**Supplied passage:**
== Segment start ==
Australia has a compulsory superannuation scheme, and I have questions about it. These questions have been floating around in my head for a while, but the catalyst for thinking about them this week was this article by Brian Toohey, which I discovered through the Australian political blog Larvatus Prodeo. I’ve always been a supporter of Australia’s compulsory superannuation laws, which seem to be popular across the Australian political spectrum and were introduced by one of the two great men of modern labour politics, Paul Keating, but over the last year I’ve seen an increasing range of criticisms of the underlying concept and the Australian system in particular. I’m no economist, but some of these criticisms seem so basic that it’s hard to believe they haven’t been thought of and dismissed by people who understand these kinds of systems, and the logical answer to them appears to be a shift away from the neo-liberal model of personal retirement savings and back to a Keynesian (?) version of government-funded pensions. The conclusions of a sustained criticism of the Australian system, one way or the other, probably have relevance to the ongoing US debate about privatizing social security.

This post, then, is an attempt to frame these questions in the hope someone out there will answer them. It’s clearly off-topic, so sorry about that.

How it Works

The Australian superannuation system basically works like this: all Australian employers are required under law to contribute 9% of their employees’ salaries at least every three months to a registered superannuation fund. This 9% is on top of the employer’s wages, and is meant to represent a kind of top-up of their wages into a pool of funds that are reserved for their future. Soon this top-up will go to 12%, and many employers choose to top-up more. Employees can also choose to set aside some proportion of their wages – I typically put a small amount aside – and all of this is sequestered away in an account until they turn 55 (or older), when they get the resulting vast scads of cash. Employees who put their own money aside get tax breaks on that money which can be quite lucrative (especially for the higher income earners).

The system was introduced in 1992 by Paul Keating, at which time the compulsory contribution was 3%. This contribution is generally seen as taking the place of a pay rise, that is Australians forewent a 3% pay rise in order to obtain this superannuation security in their old age; but many commentators have pointed out that this is a disingenuous comparison (one made by Toohey in the linked article above) since it’s unlikely that the government could have mandated a 3% pay rise for all employers – if not diverted to superannuation this money would be going into the pockets of employers, not employees, and then (in theory) 30% of it would be taxed as corporate taxes.

For the purposes of my questions about super, though, I want us to assume a few basic principles about superannuation as it’s presented to us:

  1. Fears about the ageing of the population are true: part of the justification for the superannuation guarantee (at least in retrospect) is that the population is ageing so we need to devote more money to retirement funds, or at least change the balance of private to public funding, since there will be less taxpayers in the future
  2. The superannuation contribution would otherwise be a pay rise: we don’t need to assume that the entire proportion of it would be a pay rise, but let’s assume that at least a decent proportion of the superannuation contribution would otherwise be delivered to employees as a pay rise
  3. The main alternative to compulsory private superannuation is government pensions: that is, if we don’t have a compulsory system of superannuation, the government will provide everyone with a (means-tested?) pension from general taxation

So, let’s consider the objections I have heard over the past few years.
== Segment end ==
**Problem 1:**
Answer these questions about the superannuation post:
(a) What percentage of employees' salaries must employers contribute?
(b) In what year was the system introduced, and what was the compulsory contribution then?
(c) At what age can employees receive the money set aside?
**Problem 2:** From the superannuation post, can you reproduce the stretch from "The system was" through "as corporate taxes."?
The lines that come after the superannuation post are separate material.

**Given data:**
== Segment start ==
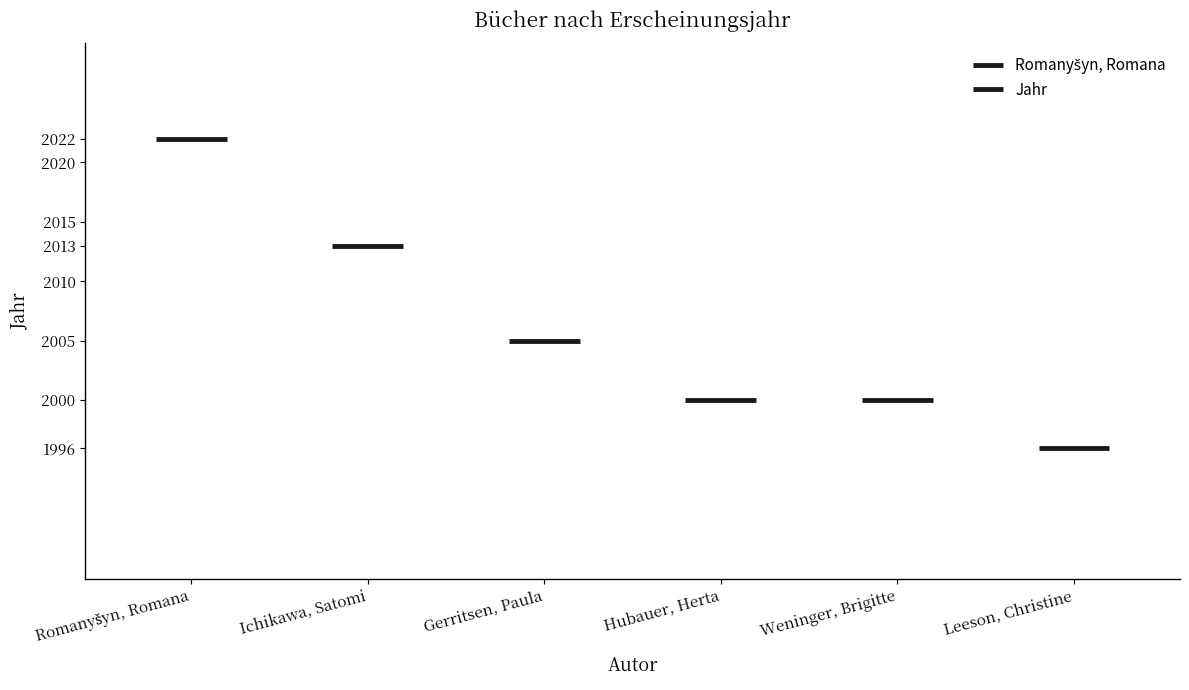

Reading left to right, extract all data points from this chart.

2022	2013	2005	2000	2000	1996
== Segment end ==
**Task result 1:**
(a) 9%
(b) 1992; 3%
(c) 55 (or older)

**Task result 2:**
The system was introduced in 1992 by Paul Keating, at which time the compulsory contribution was 3%. This contribution is generally seen as taking the place of a pay rise, that is Australians forewent a 3% pay rise in order to obtain this superannuation security in their old age; but many commentators have pointed out that this is a disingenuous comparison (one made by Toohey in the linked article above) since it’s unlikely that the government could have mandated a 3% pay rise for all employers – if not diverted to superannuation this money would be going into the pockets of employers, not employees, and then (in theory) 30% of it would be taxed as corporate taxes.